Vive el barcelonismo en un estado permanente de felicidad desde que arrancara el mejor ciclo triunfal de su centenaria historia. Ha ganado en tres años todas las competiciones que ha disputado salvo una Champions y dos Copas del Rey, una brutalidad sin parangón en el fútbol moderno y menos moderno, aderezada con un juego preciosista, maravilloso que, por ahora, no ha hallado antídoto que lo neutralice. La exhibición de ayer en la final del Mundial de clubes fue la enésima demostración de su armoniosa capacidad para embellecer este deporte bien llamado rey.
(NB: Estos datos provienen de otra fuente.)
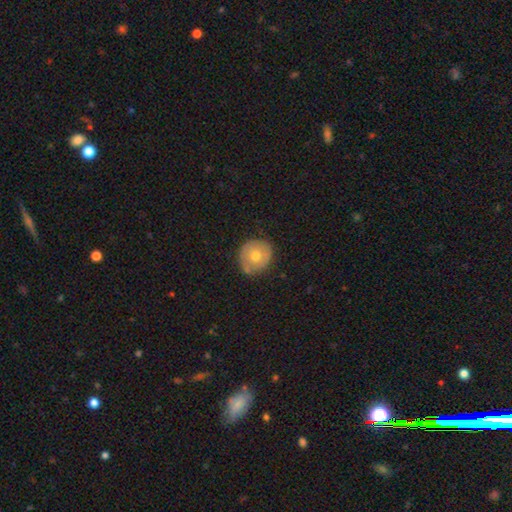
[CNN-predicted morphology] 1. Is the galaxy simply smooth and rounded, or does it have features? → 63% smooth, 29% featured or disk, 8% star or artifact.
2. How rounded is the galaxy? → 85% round, 14% in between, 1% cigar-shaped.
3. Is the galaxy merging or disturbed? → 75% none, 19% minor disturbance, 3% major disturbance, 3% merger.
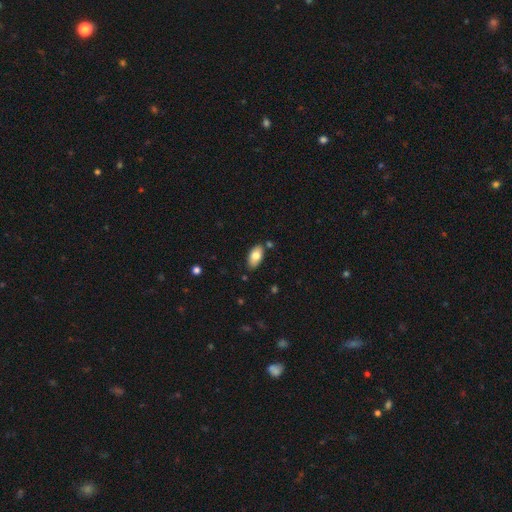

Pero no siempre fue así. Tiempo atrás, en los setenta, en los ochenta, el culé encontraba un único consuelo entre tanta frustración cuando derrotaba al Madrid en el Camp Nou, porque al término del campeonato era su eterno rival quien depositaba el trofeo en su vitrina. La cultura de la resignación del 'aquest any tampoc' acompañó la adolescencia e incipiente madurez de los ahora cuarentones convertidos entonces en fabricantes de excusas, unas más ciertas que otras, para justificar repetidos fracasos. Más o menos, se trata de la misma desazón que ahora invade a muchos madridistas.
Estos son nuevos tiempos. Ahora impera la marca Barça pese al dispendio inmoral que ha realizado Florentino Pérez al frente del eterno rival. El Barça no sólo somete al Madrid en el cruce directo en el Camp Nou y el Bernabeu sino que también gana la carrera de fondo, el campeonato de la regularidad nacional, el continental y el intercontinental.
Esta embriaguez de triunfos no será eterna, claro que no. Pero en la coyuntura actual, rodeados como estamos de pésimas noticias, la alegría que proporciona el Barça a sus seguidores es una pincelada de ánimo, un párrafo de satisfacción, un azucarillo entre tanta amargura cotidiana.